This is not a happy situation, but it seems to be where we are. And it
probably won't change for a long time.

It's not impossible to disintermediate teaching and accreditation. But I can't
think of any workable way to disintermediate high quality research, especially
when significant resources are required.

The best approach might be to herd postdocs into research-only facilities -
like Bell Labs and Parc, but independent - and throw money at them to see what
happens.

That's not very imaginative, but research-only labs seem to work well when
they're managed correctly, and a lot of smart people would like the chance to
do pure research without having to teach, mark, and justify their existence
with constant grant chasing and committee meetings.

------
tsumnia
We haven't really had anything as collapsing as the "dot-com" crash occur in
the past decade (knock on wood). As the article points out we are at all time
highs, Congressional Research Service [1] reports that computer science jobs
are projected to continue for the next decade.

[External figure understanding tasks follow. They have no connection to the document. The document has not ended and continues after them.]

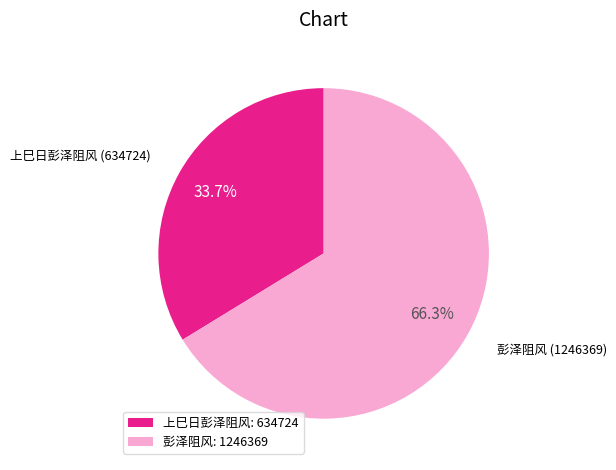

Which category accounts for the majority?

彭泽阻风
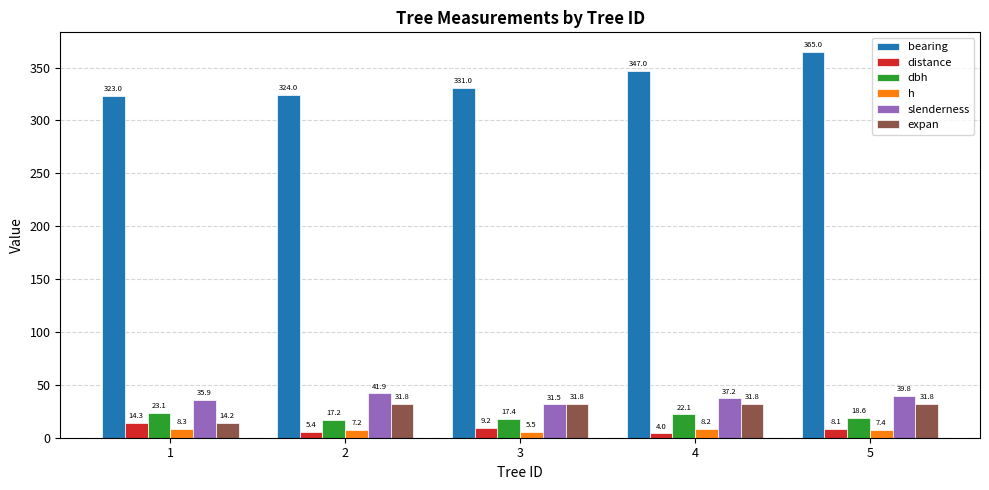

Where is h nearest to the value 6?

3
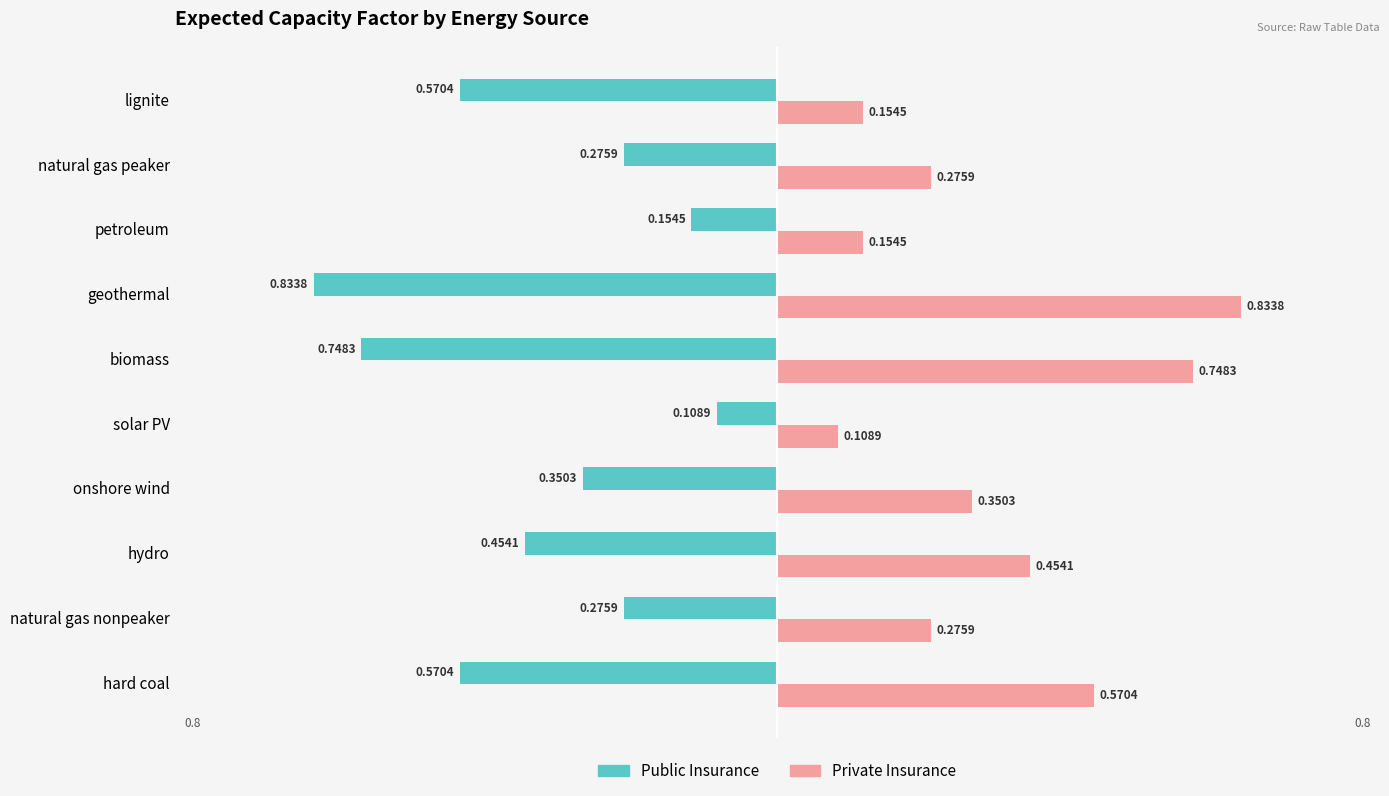

List the series in order of their peak value, highest first.

Private Insurance, Public Insurance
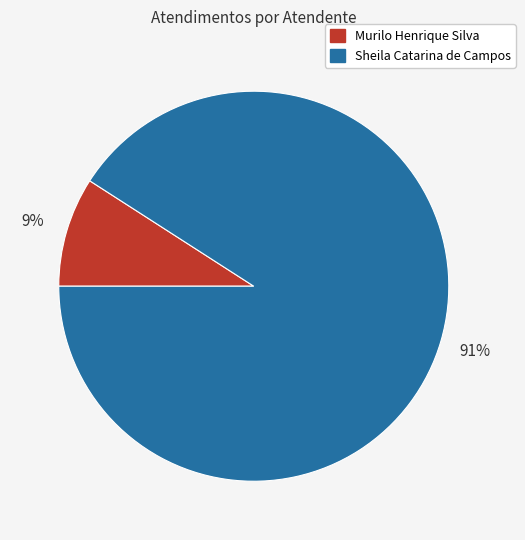

To the nearest percent, what is the average slice percentage?

50%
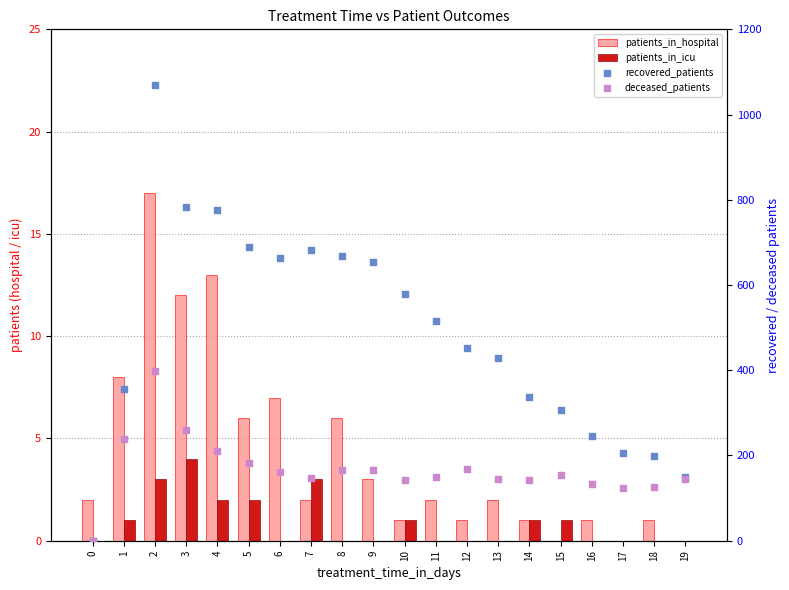

At how many categories does at least one series exceed 912?

1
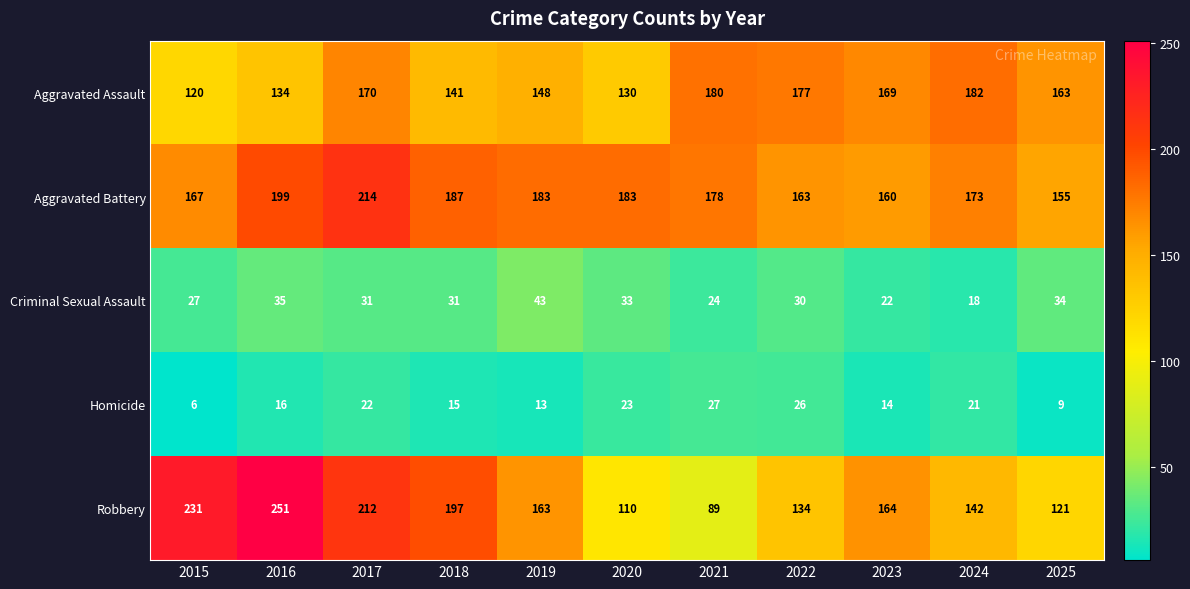

What is the difference between the second highest and second lowest values in the Robbery series?

121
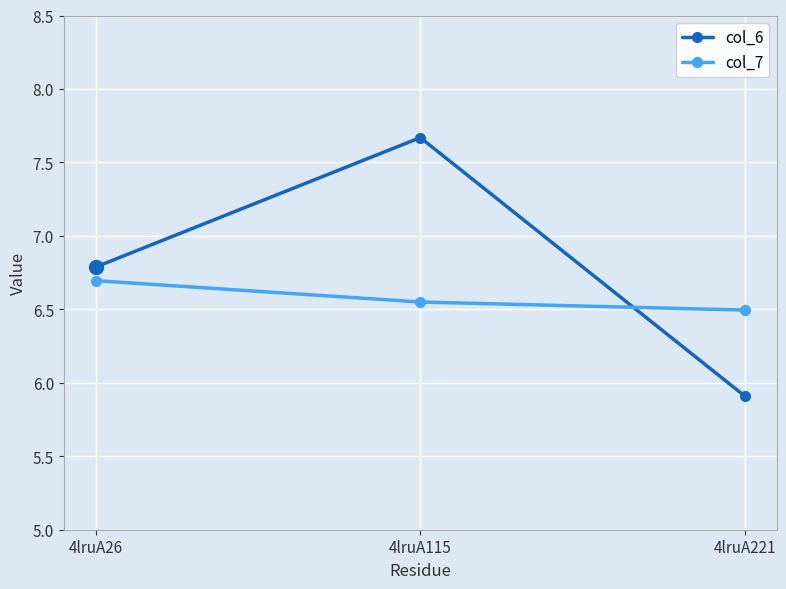

What is the value of the col_6 point at the 1st from the left?

6.8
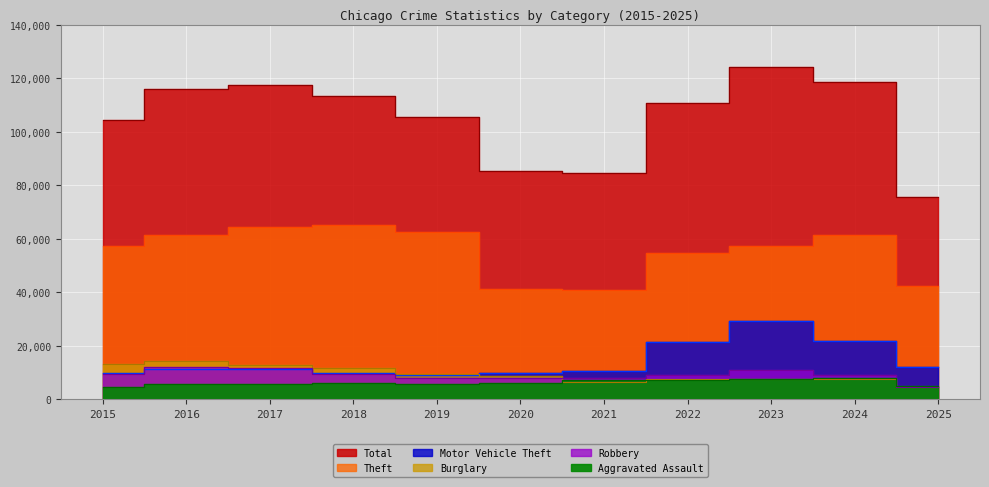

What is the total value across all series at 2018?

216161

I also like to mention [2] because it seems like this is where female
enrollment's number dropped and never recovered. For a short while, I was
researching about how these numbers came to be. Unfortunately, the majority of
articles only talk about how computers were marketed to males and "Revenge of
the Nerds" stereotypes pushed females away.

Instead, Dr. Roberts' article looks at a simple realism - everyone got sick
and tired of CS. Sure, it was lack of resources in the 80s, but it shows a
different perspective than marketing did it. I cannot find any research on CS
perceptions stating it, but there was/is a severe "elitist" attitude among CS
students. I think this is where a lot of the unattractiveness of the subject
comes as well. In the 80s, you had to be the best of the best to get into
these limited programs. I think it inflated a lot of student egos, which is
where that personality quirk was created.

Maybe all STEM people have it, I don't know, but I do see it in CS. It's
getting better as other programs are starting to teach things like coding, but
if we continue to have limited resources, something needs to help relieve the
strain. Better MOOC/Cyberlearning retention, grade automation, novel teaching
approaches, etc. Otherwise, we'll just be repeating the 80s drop soon.

[1] -
[https://fas.org/sgp/crs/misc/R43061.pdf](https://fas.org/sgp/crs/misc/R43061.pdf)

[2] -
[https://www.npr.org/sections/money/2014/10/21/357629765/when...](https://www.npr.org/sections/money/2014/10/21/357629765/when-
women-stopped-coding)